そのとき、窓の下からささやき声が聞こえた。見ると、菩提樹の下にカップルが佇んでいる。

かつて沙那美は高校時代からの元彼任海祐司(とうみゆうじ)とデートの別れ際にこの大樹の下で長い時間、別れを惜しんで話し込んでいたことがあった。沙那美はカップルの影に自分たちの姿を重ねた。

祐司は今、大学院修士課程で造園学を専攻している。

二年前に彼が他の女の人と歩いているのを目撃して激情に駆られて沙那美のほうから言い出して別れた。けれど、それは沙那美の一時的な感情の昂ぶりからだった。沙那美は十分、自分の身勝手さを理解している。

(かわいくないわ。わたしは瞬間湯沸かし器みたいね)と内心は大いに悔いていた。

祐司からは誕生日とか、ふたりで行ったところがテレビでニュースになったりすると、ラインで連絡があった。

沙那美は嫌いになって別れたわけではなかったから、高校から二十四歳になるまで、ともに好きだったという事実を心のなかで大切にしている。彼女のせいでぎくしゃくしてしまった絆を修復することのむずかしさもわかっているつもりだった。

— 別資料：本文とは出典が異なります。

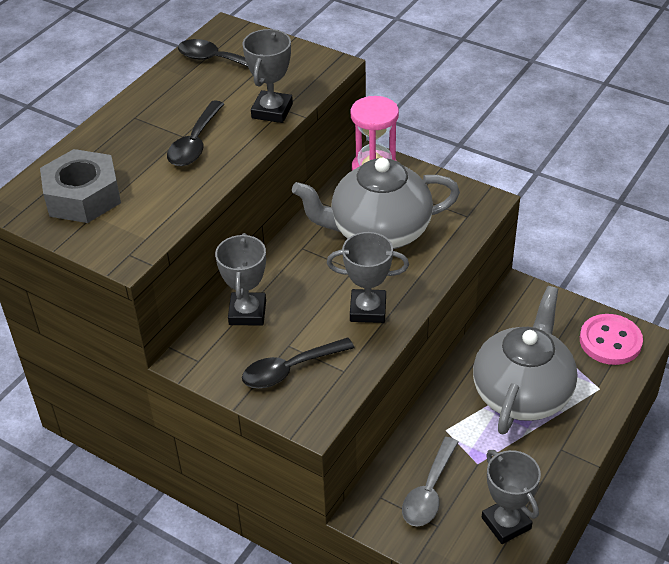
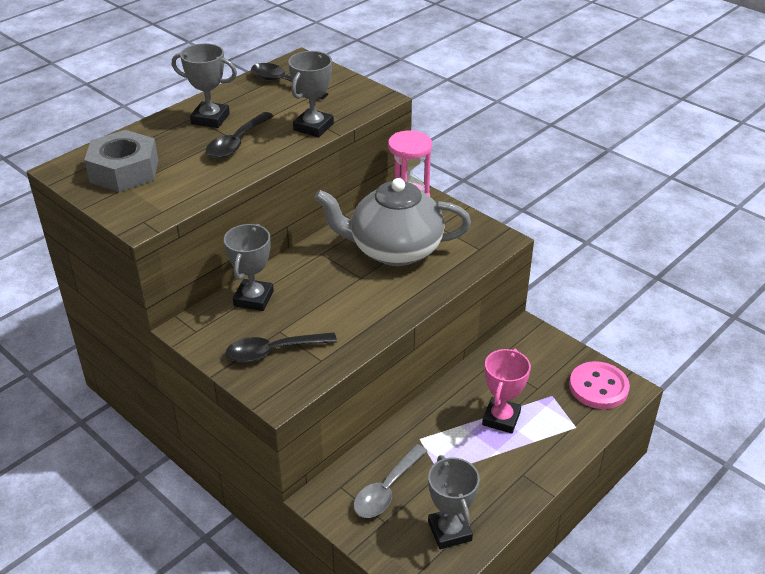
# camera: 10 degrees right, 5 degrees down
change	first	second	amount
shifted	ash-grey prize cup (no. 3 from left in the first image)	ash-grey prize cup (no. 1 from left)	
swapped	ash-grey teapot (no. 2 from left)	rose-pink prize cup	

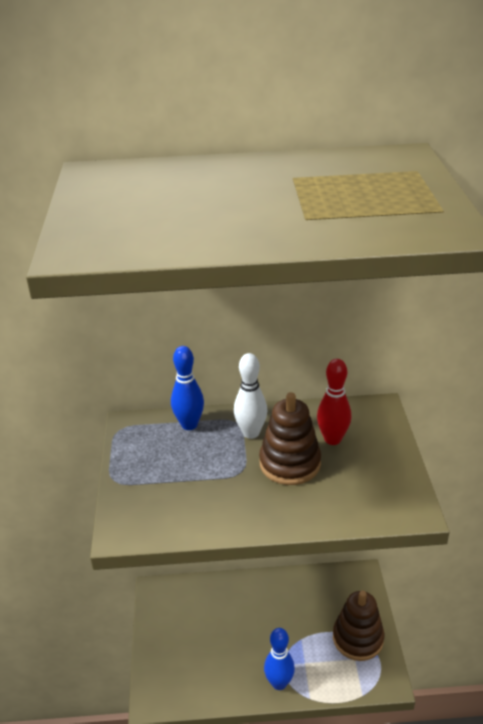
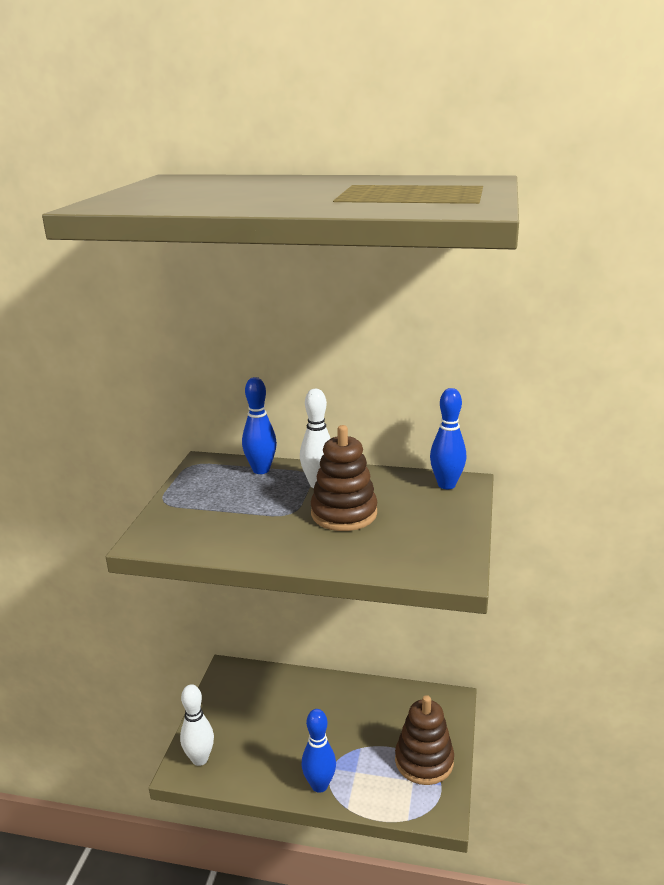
# camera: 15 degrees right, 10 degrees down
change	first	second	amount
gone	crimson tenpin		
new		white tenpin (no. 1 from left)	
new		royal blue tenpin (no. 3 from left)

だから、会ったことはないが、人は女々しいと言うかもしれないけれど、互いに友だちのような連絡は今も取り合っている。彼は沙那美と同い年。誕生日も近いから、二十七歳になっている。

沙那美は菩提樹の下のカップルの影と自分たちを重ね合わせたときから、祐司の言葉をおもい出していた。

何の話から祐司がそんなことを話したのか、すっかり忘れてしまったけれど……。この菩提樹の下だったことは、確かだ。眼下に街の夜景が見えたことが記憶に残っている。